● **Saved entries**
[Start of Attachment]
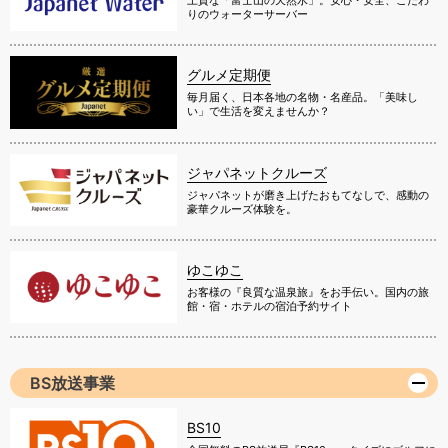
りのウォーターサーバー
グルメ定期便
毎月届く、日本各地の名物・名産品。「美味し
い」で生活を変えませんか？
ジャパネットクルーズ
ジャパネットが磨き上げたおもてなしで、感動の
豪華クルーズ体験を。
ゆこゆこ
お客様の『良質な温泉旅』をお手伝い。国内の旅
館・宿・ホテルの宿泊予約サイト
BS放送事業
BS10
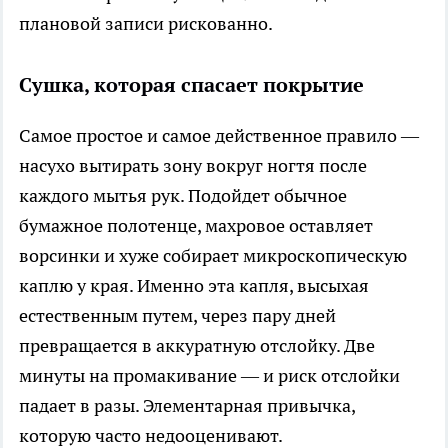
плановой записи рискованно.
Сушка, которая спасает покрытие
Самое простое и самое действенное правило —
насухо вытирать зону вокруг ногтя после
каждого мытья рук. Подойдет обычное
бумажное полотенце, махровое оставляет
ворсинки и хуже собирает микроскопическую
каплю у края. Именно эта капля, высыхая
естественным путем, через пару дней
превращается в аккуратную отслойку. Две
минуты на промакивание — и риск отслойки
падает в разы. Элементарная привычка,
которую часто недооценивают.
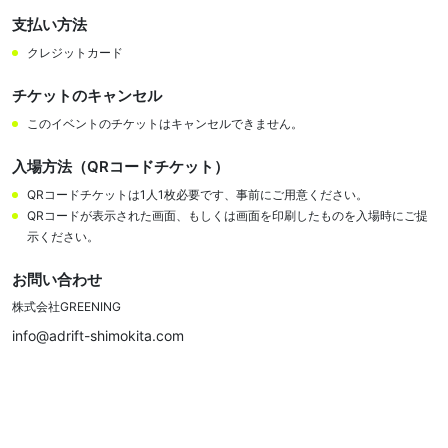
支払い方法
クレジットカード
チケットのキャンセル
このイベントのチケットはキャンセルできません。
入場方法（QRコードチケット）
QRコードチケットは1人1枚必要です、事前にご用意ください。
QRコードが表示された画面、もしくは画面を印刷したものを入場時にご提
示ください。
お問い合わせ
株式会社GREENING
info@adrift-shimokita.com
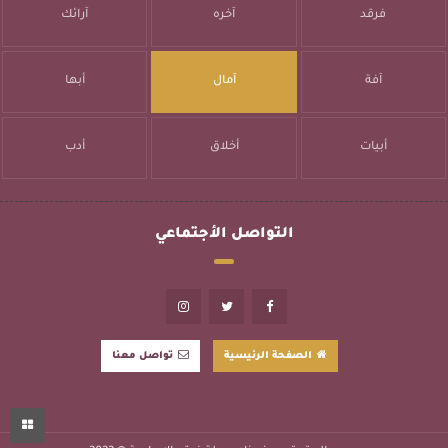
فرقد
آخره
آرائك
آفة
آمال
أبها
أبيات
أخلاق
أدب
التواصل الأجتماعي
الصفحة الرئيسية
تواصل معنا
[End of Attachment]
● **What needs to be done**
Leave the pictures out and copy the rest of the data exactly.

● **Written solution**
りのウォーターサーバー
グルメ定期便
毎月届く、日本各地の名物・名産品。「美味し
い」で生活を変えませんか？
ジャパネットクルーズ
ジャパネットが磨き上げたおもてなしで、感動の
豪華クルーズ体験を。
ゆこゆこ
お客様の『良質な温泉旅』をお手伝い。国内の旅
館・宿・ホテルの宿泊予約サイト
BS放送事業
BS10
плановой записи рискованно.
Сушка, которая спасает покрытие
Самое простое и самое действенное правило —
насухо вытирать зону вокруг ногтя после
каждого мытья рук. Подойдет обычное
бумажное полотенце, махровое оставляет
ворсинки и хуже собирает микроскопическую
каплю у края. Именно эта капля, высыхая
естественным путем, через пару дней
превращается в аккуратную отслойку. Две
минуты на промакивание — и риск отслойки
падает в разы. Элементарная привычка,
которую часто недооценивают.
支払い方法
クレジットカード
チケットのキャンセル
このイベントのチケットはキャンセルできません。
入場方法（QRコードチケット）
QRコードチケットは1人1枚必要です、事前にご用意ください。
QRコードが表示された画面、もしくは画面を印刷したものを入場時にご提
示ください。
お問い合わせ
株式会社GREENING
info@adrift-shimokita.com
فرقد
آخره
آرائك
آفة
آمال
أبها
أبيات
أخلاق
أدب
التواصل الأجتماعي
الصفحة الرئيسية
تواصل معنا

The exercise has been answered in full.